It's no secret that tickets go for a massive premium in Canada and some of the larger American markets. Scalpers make some serious coin out front of the Bell Centre and CONSOL Energy Center hawking tickets to Canadiens and Penguins games. Also making money are ticket brokers - those who purchase tickets in large amounts and turn around to sell them on sites like Stubhub and the Ticketmaster TicketExchange on team sites. True North Sports and Entertainment did the right thing when they found the brokers and canceled their tickets, releasing them to actual human beings who wanted to spend a ton of money to go to games in Winnipeg.
People buying them second market will probably get slightly gouged, according to WinnipegJets.org:
The Average % over face value is 152.8%
Based on this information, the Winnipeg secondary market ticket price is projected to look like the following:
- Average- $207.30
- Low- $147.27
- High- $271.09
Would you pay these prices to attend a National Hockey League game in Winnipeg?
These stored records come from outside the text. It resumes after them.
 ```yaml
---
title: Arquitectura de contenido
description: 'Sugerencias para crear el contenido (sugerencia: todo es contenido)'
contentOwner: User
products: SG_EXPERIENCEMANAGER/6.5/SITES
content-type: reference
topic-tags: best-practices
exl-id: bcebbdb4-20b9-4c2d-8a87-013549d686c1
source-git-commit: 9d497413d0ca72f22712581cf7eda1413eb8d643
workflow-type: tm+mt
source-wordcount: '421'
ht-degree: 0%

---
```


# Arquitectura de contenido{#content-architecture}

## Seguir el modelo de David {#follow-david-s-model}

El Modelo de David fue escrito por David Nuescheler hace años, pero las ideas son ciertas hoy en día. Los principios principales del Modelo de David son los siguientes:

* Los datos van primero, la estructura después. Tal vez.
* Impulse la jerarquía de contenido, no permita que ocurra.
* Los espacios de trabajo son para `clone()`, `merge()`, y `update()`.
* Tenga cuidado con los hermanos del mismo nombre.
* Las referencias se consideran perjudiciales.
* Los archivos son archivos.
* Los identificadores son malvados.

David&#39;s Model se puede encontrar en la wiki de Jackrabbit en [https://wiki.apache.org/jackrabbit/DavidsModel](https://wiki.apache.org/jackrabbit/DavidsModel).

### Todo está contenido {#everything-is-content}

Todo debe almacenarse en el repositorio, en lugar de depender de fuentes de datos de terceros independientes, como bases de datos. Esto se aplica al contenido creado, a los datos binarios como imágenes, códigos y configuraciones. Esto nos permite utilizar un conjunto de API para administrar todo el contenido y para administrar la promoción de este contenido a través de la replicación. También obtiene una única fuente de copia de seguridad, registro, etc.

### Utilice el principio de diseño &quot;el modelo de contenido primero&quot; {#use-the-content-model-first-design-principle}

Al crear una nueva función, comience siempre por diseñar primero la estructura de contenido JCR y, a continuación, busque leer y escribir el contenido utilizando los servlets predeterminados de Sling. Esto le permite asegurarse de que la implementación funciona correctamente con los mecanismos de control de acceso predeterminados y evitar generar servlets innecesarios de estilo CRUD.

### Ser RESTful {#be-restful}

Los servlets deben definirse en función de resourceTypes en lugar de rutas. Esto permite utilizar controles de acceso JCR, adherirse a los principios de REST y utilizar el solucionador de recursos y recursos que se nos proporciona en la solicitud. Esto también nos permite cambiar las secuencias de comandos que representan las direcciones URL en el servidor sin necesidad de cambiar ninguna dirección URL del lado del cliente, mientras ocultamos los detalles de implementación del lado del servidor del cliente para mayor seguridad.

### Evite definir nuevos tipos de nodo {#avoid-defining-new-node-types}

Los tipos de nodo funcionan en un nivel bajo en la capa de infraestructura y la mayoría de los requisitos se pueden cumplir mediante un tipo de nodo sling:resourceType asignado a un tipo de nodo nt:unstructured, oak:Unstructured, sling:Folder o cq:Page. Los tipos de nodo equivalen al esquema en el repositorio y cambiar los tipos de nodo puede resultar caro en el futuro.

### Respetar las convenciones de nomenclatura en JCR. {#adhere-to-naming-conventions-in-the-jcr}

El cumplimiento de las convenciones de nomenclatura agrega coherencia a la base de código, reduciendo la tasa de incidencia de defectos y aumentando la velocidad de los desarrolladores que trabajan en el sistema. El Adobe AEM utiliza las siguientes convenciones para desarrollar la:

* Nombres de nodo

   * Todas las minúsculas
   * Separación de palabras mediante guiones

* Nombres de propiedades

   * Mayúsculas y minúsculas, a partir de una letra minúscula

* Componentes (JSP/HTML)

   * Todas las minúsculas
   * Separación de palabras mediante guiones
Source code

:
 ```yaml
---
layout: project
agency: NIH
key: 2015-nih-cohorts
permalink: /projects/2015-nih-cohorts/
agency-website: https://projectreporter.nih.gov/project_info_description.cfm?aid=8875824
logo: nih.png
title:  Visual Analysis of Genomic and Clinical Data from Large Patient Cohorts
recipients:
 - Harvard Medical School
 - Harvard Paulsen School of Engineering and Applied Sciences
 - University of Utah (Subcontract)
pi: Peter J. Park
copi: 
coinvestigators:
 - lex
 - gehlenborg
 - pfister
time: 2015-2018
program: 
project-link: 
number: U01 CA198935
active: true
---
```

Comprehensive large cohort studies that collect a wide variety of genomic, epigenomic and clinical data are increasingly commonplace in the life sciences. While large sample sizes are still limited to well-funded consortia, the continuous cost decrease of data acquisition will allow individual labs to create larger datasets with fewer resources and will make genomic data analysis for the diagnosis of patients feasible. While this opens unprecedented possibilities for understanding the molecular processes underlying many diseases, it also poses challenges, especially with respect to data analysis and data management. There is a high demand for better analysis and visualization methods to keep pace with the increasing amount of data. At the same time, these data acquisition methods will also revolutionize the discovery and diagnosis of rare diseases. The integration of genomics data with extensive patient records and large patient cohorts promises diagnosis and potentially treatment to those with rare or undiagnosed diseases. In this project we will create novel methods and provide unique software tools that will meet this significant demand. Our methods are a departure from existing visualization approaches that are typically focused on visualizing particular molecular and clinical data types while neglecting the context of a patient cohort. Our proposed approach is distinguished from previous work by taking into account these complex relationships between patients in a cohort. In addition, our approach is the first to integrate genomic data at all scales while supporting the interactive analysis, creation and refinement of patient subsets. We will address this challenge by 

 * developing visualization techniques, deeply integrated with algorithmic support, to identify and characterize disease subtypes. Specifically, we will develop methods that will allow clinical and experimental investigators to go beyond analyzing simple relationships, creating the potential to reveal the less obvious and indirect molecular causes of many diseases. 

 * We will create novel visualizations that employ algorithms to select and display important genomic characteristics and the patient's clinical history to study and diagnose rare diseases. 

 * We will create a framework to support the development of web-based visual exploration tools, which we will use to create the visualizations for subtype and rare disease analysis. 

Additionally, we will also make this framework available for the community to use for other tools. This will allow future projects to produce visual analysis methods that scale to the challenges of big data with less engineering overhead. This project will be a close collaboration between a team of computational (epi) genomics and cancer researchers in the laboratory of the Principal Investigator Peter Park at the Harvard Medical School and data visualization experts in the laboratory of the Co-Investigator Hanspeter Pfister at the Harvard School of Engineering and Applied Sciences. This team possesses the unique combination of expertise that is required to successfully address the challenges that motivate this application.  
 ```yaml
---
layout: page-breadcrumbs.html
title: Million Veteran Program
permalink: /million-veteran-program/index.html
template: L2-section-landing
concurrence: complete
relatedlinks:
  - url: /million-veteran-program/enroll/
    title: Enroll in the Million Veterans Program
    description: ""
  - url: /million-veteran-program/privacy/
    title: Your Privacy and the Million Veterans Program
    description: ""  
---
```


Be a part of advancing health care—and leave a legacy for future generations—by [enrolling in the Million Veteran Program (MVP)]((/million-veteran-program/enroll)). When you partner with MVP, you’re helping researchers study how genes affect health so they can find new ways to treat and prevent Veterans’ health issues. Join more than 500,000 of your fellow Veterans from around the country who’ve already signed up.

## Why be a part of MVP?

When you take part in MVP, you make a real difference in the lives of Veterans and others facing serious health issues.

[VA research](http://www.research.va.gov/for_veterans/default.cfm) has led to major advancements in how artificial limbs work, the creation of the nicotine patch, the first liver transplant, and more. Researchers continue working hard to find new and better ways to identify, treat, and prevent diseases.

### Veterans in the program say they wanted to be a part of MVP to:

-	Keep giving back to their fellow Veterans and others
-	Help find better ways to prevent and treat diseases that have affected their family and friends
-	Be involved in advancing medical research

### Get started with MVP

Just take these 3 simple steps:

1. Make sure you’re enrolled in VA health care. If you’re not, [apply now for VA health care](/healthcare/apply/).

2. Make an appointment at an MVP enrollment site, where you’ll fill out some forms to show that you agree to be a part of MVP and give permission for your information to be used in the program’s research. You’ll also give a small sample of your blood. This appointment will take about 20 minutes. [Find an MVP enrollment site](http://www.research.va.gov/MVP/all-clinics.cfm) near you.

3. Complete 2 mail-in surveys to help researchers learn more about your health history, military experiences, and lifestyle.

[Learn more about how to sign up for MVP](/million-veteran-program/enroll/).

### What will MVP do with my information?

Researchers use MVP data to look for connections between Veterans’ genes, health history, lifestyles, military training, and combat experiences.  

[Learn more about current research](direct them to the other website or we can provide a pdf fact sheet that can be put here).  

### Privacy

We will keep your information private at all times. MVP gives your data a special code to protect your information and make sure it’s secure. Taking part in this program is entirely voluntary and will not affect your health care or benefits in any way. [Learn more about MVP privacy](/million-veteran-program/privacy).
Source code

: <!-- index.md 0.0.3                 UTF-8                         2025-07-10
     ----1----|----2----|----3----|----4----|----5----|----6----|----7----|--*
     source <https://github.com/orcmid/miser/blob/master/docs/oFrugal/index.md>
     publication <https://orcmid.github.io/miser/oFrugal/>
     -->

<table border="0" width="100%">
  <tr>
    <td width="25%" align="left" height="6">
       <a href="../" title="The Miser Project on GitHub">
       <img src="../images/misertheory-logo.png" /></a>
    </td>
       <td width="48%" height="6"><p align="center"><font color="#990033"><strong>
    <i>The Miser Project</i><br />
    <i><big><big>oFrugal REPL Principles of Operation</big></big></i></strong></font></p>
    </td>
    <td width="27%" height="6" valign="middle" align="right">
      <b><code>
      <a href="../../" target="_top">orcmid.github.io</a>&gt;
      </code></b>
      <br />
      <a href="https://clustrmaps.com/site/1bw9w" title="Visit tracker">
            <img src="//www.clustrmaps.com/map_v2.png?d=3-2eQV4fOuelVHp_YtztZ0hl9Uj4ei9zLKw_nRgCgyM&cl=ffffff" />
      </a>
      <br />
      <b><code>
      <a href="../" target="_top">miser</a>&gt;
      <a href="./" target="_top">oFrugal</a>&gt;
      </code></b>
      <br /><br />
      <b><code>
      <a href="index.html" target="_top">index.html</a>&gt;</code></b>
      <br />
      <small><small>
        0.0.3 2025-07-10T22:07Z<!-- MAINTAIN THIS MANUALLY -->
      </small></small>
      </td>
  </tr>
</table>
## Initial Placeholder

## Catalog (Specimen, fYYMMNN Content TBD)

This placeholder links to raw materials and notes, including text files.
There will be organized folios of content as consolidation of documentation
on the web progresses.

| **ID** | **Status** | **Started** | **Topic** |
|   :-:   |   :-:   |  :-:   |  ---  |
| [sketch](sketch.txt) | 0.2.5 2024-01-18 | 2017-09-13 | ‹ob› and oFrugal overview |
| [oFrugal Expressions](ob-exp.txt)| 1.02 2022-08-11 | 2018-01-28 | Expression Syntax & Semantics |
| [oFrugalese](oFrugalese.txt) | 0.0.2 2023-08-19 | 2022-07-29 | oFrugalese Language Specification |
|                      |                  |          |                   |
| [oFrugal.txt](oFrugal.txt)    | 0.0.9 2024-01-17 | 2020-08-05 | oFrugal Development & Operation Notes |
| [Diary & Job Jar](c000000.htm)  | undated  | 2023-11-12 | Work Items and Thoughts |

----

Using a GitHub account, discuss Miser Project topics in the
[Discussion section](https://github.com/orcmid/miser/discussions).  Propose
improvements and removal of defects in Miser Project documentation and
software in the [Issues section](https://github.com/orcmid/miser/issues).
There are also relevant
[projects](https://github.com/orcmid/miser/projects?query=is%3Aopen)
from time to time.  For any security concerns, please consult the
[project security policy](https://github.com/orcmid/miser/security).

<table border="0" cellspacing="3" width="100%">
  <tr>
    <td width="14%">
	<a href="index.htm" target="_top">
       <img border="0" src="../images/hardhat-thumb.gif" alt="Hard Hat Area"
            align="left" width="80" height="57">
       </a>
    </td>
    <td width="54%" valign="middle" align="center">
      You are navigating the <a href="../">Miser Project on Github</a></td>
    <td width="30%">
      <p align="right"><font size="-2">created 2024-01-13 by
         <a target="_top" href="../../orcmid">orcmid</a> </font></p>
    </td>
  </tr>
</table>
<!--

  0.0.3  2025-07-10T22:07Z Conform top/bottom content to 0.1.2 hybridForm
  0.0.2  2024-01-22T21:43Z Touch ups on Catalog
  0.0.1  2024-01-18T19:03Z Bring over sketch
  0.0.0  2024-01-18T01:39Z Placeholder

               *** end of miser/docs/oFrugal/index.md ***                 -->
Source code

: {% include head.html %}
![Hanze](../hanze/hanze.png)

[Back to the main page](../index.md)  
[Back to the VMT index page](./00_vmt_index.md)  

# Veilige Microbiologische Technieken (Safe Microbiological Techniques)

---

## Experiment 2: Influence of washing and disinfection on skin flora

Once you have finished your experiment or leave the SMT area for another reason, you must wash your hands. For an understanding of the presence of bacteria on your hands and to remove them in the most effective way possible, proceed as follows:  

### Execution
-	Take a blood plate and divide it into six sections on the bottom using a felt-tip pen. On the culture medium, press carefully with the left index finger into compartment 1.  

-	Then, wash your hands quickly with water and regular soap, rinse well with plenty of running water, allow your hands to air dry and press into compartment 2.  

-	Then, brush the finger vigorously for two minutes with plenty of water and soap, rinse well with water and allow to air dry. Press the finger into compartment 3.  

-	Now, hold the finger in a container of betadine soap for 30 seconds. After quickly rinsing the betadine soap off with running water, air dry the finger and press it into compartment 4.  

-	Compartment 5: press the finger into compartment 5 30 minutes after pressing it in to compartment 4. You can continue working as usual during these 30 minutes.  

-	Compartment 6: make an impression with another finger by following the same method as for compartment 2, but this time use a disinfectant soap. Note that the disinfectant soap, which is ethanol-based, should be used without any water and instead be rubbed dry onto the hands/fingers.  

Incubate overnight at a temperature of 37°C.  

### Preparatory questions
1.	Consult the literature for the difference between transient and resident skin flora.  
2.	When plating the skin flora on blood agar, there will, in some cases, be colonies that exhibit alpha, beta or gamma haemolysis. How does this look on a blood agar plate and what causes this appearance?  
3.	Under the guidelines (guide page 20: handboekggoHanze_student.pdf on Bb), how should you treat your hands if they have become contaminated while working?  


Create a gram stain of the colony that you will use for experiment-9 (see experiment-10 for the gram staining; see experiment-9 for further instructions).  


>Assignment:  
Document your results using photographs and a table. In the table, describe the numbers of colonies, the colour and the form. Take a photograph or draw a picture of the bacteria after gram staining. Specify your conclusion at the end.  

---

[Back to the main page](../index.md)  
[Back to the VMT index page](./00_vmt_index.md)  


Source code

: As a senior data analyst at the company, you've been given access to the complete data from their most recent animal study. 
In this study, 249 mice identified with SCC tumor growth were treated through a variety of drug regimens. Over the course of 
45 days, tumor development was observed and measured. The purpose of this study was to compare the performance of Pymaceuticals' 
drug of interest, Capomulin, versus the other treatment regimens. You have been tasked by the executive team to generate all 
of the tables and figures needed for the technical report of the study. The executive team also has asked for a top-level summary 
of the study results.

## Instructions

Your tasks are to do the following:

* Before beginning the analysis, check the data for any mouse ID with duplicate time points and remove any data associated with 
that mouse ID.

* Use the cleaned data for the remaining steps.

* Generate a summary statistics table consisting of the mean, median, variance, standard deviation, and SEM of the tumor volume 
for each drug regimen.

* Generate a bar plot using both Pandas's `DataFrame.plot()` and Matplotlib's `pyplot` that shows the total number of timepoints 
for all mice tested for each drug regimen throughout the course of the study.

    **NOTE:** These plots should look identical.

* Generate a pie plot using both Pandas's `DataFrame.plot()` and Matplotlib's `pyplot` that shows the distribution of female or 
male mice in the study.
Excuse me as I answer that: no. I was a Thrashers STH for three seasons, and watched them for eleven years. I think that I'm pretty qualified to say that I wouldn't pay more than my $999 lower bowl tickets for a season for these guys, and no more than $40-$50 a game to see the team as iced last season. Every other team in Canada (except maybe the Senators, who are still worth watching for the Calder Cup winning prospects) is either more solidly built or at least has a brand to fall back on.
I know that it's a product that's in high demand, and scarcity drives up prices, but this isn't bread in Soviet Russia, people.